Abstract:
Generation and emission of particulate matter (PM) from dairy farming have a potential effect on the health and welfare of the animals, farm workers and even the neighbors. Monitoring accuracy of the PM concentration depends much on the number and location of sampling points as well as the sampling interval (SI). Most PM studies used intermittent sampling methods, such as sampling the concentration for a couple of days in a season or in several seasons, which were unable to accurately reflect the actual PM concentration level and variation inside the intensive dairy building. To determine the reasonable SI of PM sensors, this study developed an Internet of Things (IoT)-based monitoring system for PM concentration in an intensive naturally ventilated dairy barn, in which a 17-point continuous concentration monitoring of PM less than 2.5 μm in aerodynamic diameter (PM
2.5) and the total suspended particulate (TSP) was carried out in autumn and winter, and its 5-minute mean values were regarded as relatively true values (RTV).
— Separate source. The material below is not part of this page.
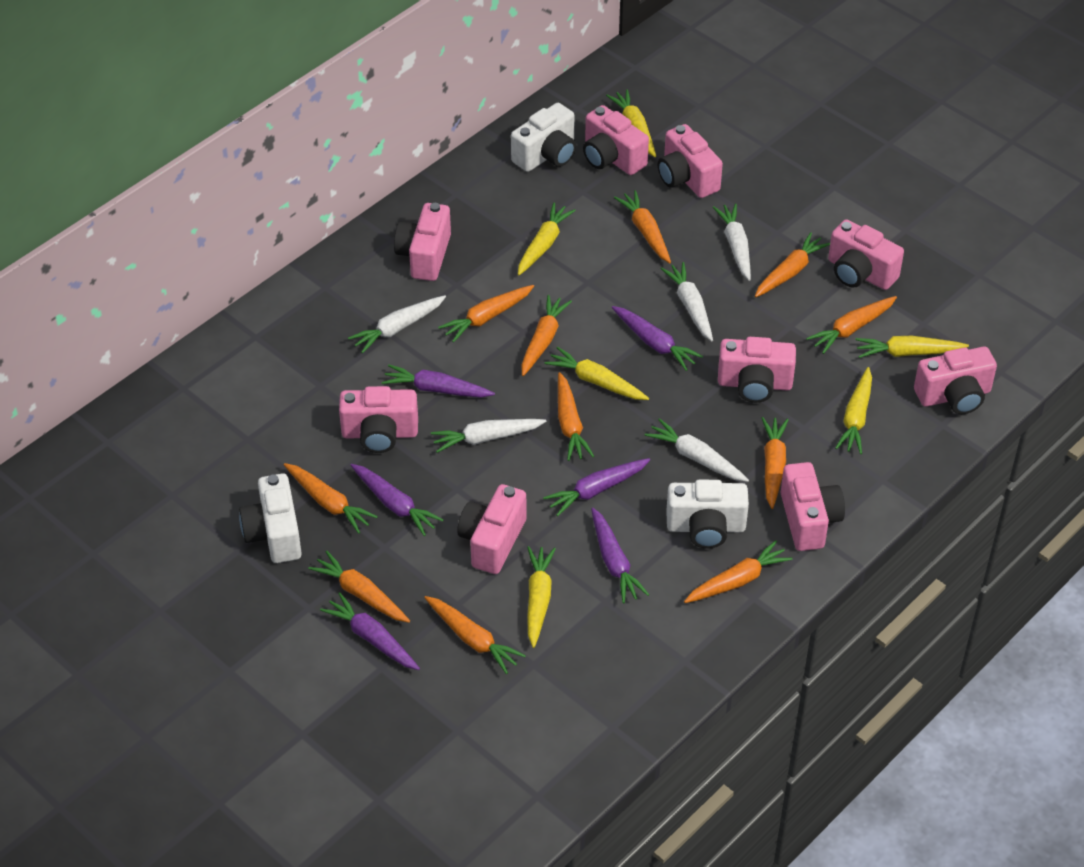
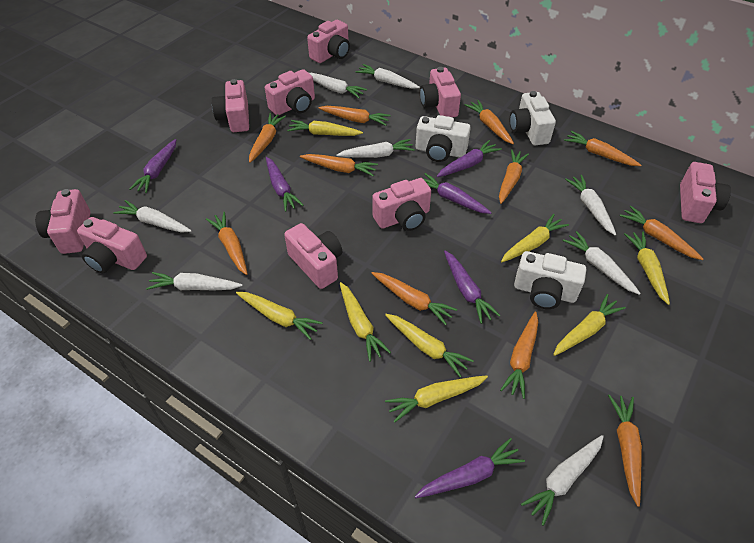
white carrot: [348,295,446,353] [431,419,546,453] [645,418,749,482] [661,262,713,341] [713,203,751,281] = 5 -> [113,200,192,233] [146,272,243,290] [309,73,367,98] [336,139,415,158] [355,64,420,89] [521,435,604,526] [563,231,641,295] [565,175,616,235] = 8
yellow carrot: [518,203,576,276] [527,546,556,648] [545,347,649,400] [606,89,656,157] [835,367,872,454] [856,336,969,358] = 6 -> [236,292,323,340] [287,120,363,136] [340,282,391,362] [385,314,474,377] [385,375,488,423] [501,214,569,262] [553,294,626,356] [624,232,670,305] = 8

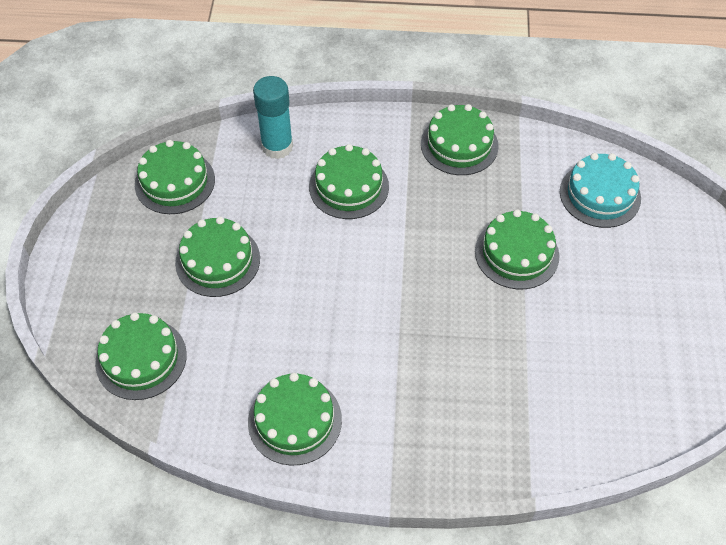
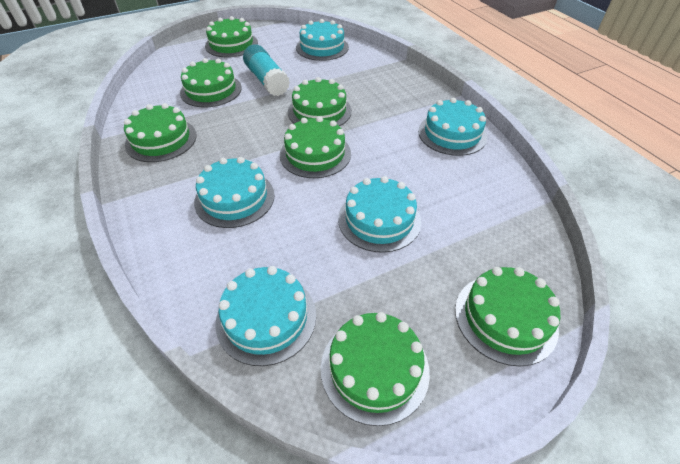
turquoise cake: [560,153,641,228] = 1 -> [194,157,275,228] [215,266,316,366] [296,19,349,61] [338,176,421,253] [418,98,487,156] = 5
Using error analysis, the daily averaged PM concentration with 30 min and 1, 2, 3, 6, 12 h SI in autumn and winter and the hourly mean PM concentration with 10, 15, 20, 30 min and 1 h SI during the day (05:00-23:00), night (23:00-05:00) and daily management periods (05:00-07:00, 13:00-15:00, 21:00-23:00) were first computed, respectively; then their relative errors (E
r ) with RTV were counted within 5% and 10% range; and finally, the maximum accepted SI for daily and hourly mean PM concentration measurements were determined based on acceptance criteria in bioanalytical method (66.7%).The results showed that within 5%, when the SI for TSP concentration were set within 2 h (in autumn) and 1h (in winter), and they were within 3 h (in autumn) and 1 h (in winter) for PM
2.5 measuring, respectively. It can accurately obtain the daily average PM concentration of the naturally ventilated dairy barn in autumn and winter. When the SI were at 20 min (in autumn) and 15 min (in winter) in daytime, and 30 min (in autumn) and 15 min (in winter) in nighttime for the TSP measurements, and 30 min for PM
2.5 daytime and nighttime (in autumn and winter), an accurate monitoring could be obtained on hourly mean PM concentration and its fluctuations. When the sampling interval for TSP was 10 min, and the interval for PM
2.5 was on 20 min in autumn and winter, respectively, the measurement data can reflect the impact of daily management on the PM concentration inside the barn. The findings of this study can be applied as a standardized procedure to continuously track the PM concentration in an intensive naturally ventilated dairy barn.